Software & Data Management
Fritsch MaS (Measurement and Analysis Software) v5.x serves as the central interface for instrument control, data acquisition, and statistical evaluation. It provides ISO-compliant reporting templates—including D10, D50, D90, span, and relative width—and supports customizable distribution models (e.g., volume, surface, number-based). Raw scattering patterns are stored in vendor-neutral ASCII format, enabling third-party reprocessing. The software includes automated SOP execution, user-level access controls, and encrypted measurement logs with timestamped operator identification. Batch processing, trend analysis across multiple lots, and export to LIMS-compatible CSV or PDF formats are natively supported. All calibration files, dispersion parameters, and measurement histories are version-controlled and archived with checksum verification to meet long-term data integrity requirements.
Applications
This analyzer is routinely deployed in quality control laboratories for cementitious materials, battery cathode slurries, catalysts, pigments, pharmaceutical excipients, and nanocomposites. Its ability to resolve bimodal distributions—from primary nanoparticles (10 µm)—makes it especially valuable in formulation development for colloidal dispersions and inhalable drug products. In R&D settings, it supports stability studies (e.g., monitoring aggregation kinetics under thermal or pH stress), process optimization of milling and homogenization steps, and raw material qualification against supplier specifications.
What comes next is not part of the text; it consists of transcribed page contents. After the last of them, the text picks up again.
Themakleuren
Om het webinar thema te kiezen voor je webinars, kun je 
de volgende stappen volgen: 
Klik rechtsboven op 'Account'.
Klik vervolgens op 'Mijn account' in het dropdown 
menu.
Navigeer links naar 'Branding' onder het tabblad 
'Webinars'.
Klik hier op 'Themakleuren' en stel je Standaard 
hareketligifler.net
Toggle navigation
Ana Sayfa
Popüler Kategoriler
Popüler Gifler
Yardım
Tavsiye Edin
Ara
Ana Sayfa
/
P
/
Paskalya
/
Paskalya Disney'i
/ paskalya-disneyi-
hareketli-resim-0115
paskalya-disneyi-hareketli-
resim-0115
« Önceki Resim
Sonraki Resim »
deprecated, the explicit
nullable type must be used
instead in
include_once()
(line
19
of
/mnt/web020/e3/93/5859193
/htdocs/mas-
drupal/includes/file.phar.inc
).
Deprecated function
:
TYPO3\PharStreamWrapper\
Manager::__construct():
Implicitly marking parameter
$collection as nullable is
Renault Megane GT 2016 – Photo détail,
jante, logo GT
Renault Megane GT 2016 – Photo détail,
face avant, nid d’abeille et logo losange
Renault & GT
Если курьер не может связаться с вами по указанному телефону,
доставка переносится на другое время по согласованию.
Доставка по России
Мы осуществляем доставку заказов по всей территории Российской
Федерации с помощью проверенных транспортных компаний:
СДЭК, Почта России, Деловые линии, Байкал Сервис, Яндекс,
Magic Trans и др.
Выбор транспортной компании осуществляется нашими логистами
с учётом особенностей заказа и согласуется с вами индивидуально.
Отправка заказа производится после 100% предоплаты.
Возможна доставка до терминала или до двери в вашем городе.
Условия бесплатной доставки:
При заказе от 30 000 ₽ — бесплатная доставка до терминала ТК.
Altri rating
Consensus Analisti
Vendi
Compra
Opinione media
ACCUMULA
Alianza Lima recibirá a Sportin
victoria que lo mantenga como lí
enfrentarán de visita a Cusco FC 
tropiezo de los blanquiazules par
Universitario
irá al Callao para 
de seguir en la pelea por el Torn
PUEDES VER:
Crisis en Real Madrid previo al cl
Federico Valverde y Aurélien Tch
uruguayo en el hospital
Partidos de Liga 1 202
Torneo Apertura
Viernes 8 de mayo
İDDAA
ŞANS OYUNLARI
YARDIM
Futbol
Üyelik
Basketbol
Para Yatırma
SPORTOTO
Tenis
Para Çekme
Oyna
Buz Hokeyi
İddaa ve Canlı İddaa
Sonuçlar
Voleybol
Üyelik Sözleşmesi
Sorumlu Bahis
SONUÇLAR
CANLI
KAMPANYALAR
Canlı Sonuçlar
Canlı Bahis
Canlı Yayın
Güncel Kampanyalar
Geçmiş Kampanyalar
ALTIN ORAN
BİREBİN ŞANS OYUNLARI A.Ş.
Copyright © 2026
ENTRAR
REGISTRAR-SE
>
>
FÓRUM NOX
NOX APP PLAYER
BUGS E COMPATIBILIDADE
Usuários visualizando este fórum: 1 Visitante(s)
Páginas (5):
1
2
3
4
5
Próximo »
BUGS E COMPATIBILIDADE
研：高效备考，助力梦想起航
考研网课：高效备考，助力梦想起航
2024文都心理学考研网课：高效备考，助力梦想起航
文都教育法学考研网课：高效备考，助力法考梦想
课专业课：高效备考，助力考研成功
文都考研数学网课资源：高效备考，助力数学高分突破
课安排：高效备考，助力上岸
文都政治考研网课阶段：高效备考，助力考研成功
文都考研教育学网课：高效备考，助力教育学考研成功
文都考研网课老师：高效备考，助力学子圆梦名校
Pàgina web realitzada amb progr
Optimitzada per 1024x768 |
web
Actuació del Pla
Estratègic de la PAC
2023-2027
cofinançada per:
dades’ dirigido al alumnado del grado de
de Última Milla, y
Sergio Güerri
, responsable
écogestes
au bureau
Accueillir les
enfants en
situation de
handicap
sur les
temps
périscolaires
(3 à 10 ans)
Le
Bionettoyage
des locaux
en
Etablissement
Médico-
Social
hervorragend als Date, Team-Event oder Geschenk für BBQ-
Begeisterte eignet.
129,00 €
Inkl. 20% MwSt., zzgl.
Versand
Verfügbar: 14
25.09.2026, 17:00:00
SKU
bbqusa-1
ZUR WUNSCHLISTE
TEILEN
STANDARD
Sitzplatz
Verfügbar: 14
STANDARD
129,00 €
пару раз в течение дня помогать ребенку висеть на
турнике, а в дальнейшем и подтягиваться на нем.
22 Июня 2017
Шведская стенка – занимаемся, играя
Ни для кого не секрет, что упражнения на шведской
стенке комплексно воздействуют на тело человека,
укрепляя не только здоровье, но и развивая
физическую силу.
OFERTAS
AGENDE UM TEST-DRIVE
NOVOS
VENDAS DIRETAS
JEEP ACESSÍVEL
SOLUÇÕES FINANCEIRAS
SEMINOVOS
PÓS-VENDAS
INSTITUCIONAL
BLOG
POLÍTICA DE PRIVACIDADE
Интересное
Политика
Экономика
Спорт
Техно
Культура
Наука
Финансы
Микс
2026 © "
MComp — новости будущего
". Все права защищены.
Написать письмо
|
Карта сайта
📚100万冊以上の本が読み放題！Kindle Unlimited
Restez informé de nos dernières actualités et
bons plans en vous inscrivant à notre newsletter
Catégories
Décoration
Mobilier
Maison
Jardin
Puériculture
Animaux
Academic users apply it to characterize synthetic nanomaterials, environmental particulates, and biopolymer assemblies where reproducible, standards-aligned PSD data are critical for publication and peer review.
FAQ
Does the Analysette 22 NanoTec require annual recalibration?
No scheduled annual recalibration is mandated; however, daily verification using NIST-traceable polystyrene latex standards (e.g., 100 nm, 1 µm, 10 µm) is recommended per ISO 13320 Annex B.
Can the instrument measure samples with high refractive index contrast (e.g., TiO₂ in water)?
Yes—the dual-wavelength configuration and Mie theory inversion algorithm accommodate complex refractive indices (e.g., 2.7 + 0.1i for TiO₂), provided appropriate optical model selection is applied in MaS software.
Is dry dispersion suitable for heat-sensitive polymers?
The dry module operates at ambient temperature with minimal shear; however, for thermolabile materials, wet dispersion with low-energy sonication (via programmable probe) is strongly preferred.
How is data security ensured during remote operation?
MaS supports TLS 1.2-encrypted network communication, role-based authentication, and local database encryption—meeting ISO/IEC 27001-aligned IT infrastructure requirements.
What maintenance intervals are specified for the radial pump and ultrasonic transducer?
The radial pump requires seal inspection every 6 months under continuous use; the ultrasonic probe is rated for 10,000 hours of cumulative operation and includes built-in impedance monitoring for predictive replacement alerts.